Exercise brief
Transcribe the entries exactly as they stand below, passing over any picture.
--- Supplied entries Enclosed Below ---
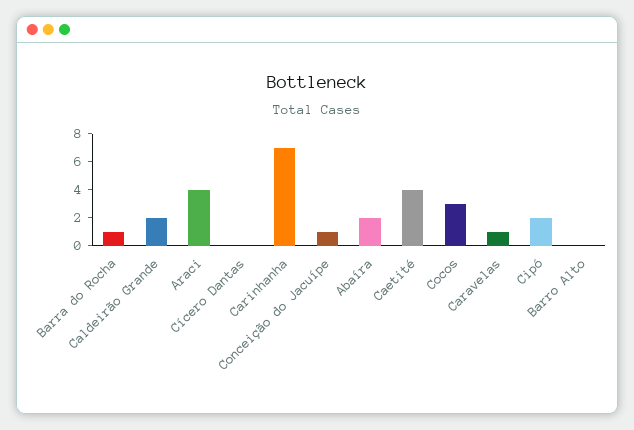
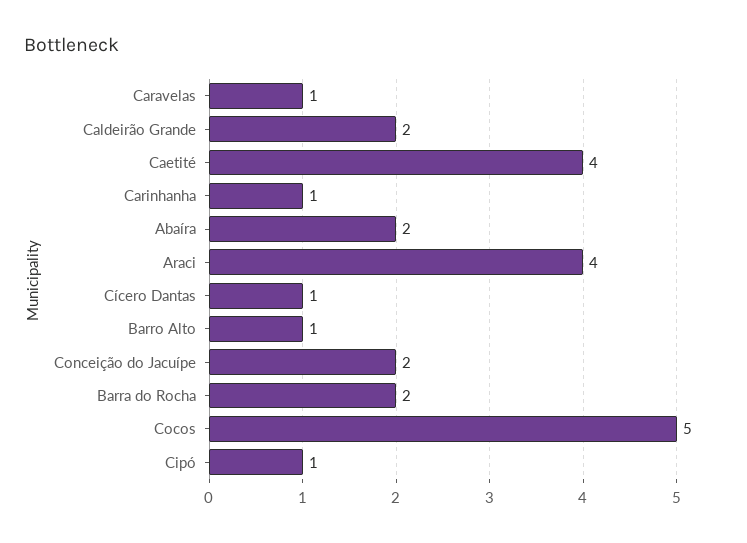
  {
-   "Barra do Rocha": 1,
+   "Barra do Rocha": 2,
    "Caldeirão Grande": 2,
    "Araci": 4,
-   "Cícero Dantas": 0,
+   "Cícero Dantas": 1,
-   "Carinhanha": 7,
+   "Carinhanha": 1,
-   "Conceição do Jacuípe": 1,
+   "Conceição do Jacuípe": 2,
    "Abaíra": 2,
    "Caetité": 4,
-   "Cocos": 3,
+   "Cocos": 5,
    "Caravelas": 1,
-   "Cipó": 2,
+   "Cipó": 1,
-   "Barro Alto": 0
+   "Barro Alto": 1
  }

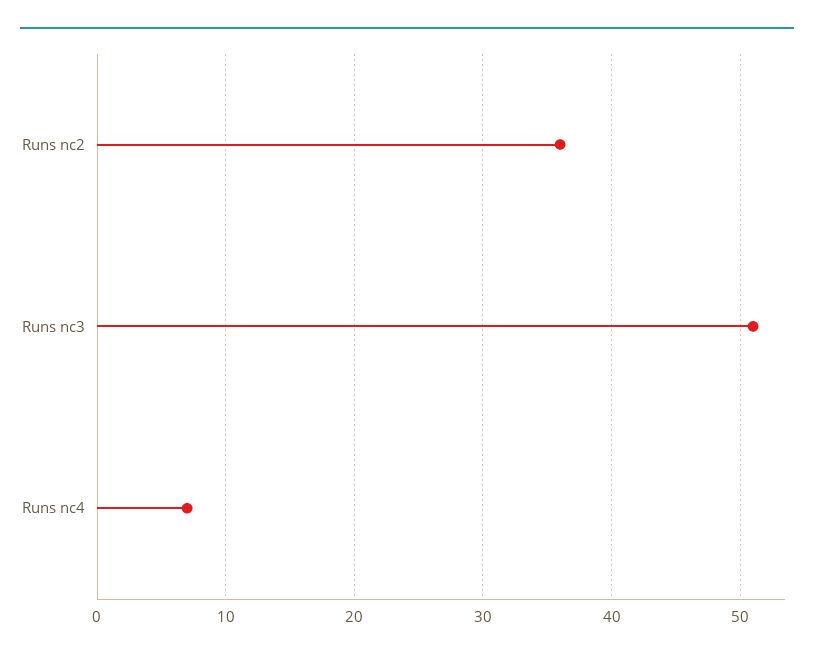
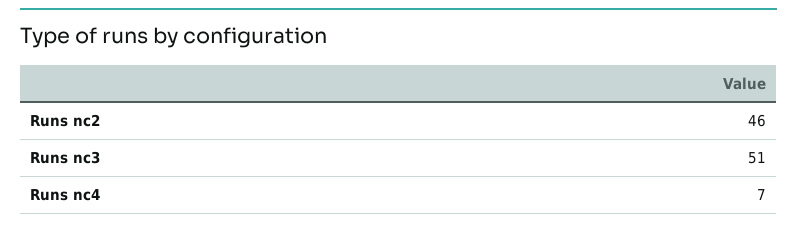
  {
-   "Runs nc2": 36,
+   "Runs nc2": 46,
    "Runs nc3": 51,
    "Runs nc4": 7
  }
--- End of Enclosed Supplied entries ---
Answer space
  {
-   "Barra do Rocha": 1,
+   "Barra do Rocha": 2,
    "Caldeirão Grande": 2,
    "Araci": 4,
-   "Cícero Dantas": 0,
+   "Cícero Dantas": 1,
-   "Carinhanha": 7,
+   "Carinhanha": 1,
-   "Conceição do Jacuípe": 1,
+   "Conceição do Jacuípe": 2,
    "Abaíra": 2,
    "Caetité": 4,
-   "Cocos": 3,
+   "Cocos": 5,
    "Caravelas": 1,
-   "Cipó": 2,
+   "Cipó": 1,
-   "Barro Alto": 0
+   "Barro Alto": 1
  }

  {
-   "Runs nc2": 36,
+   "Runs nc2": 46,
    "Runs nc3": 51,
    "Runs nc4": 7
  }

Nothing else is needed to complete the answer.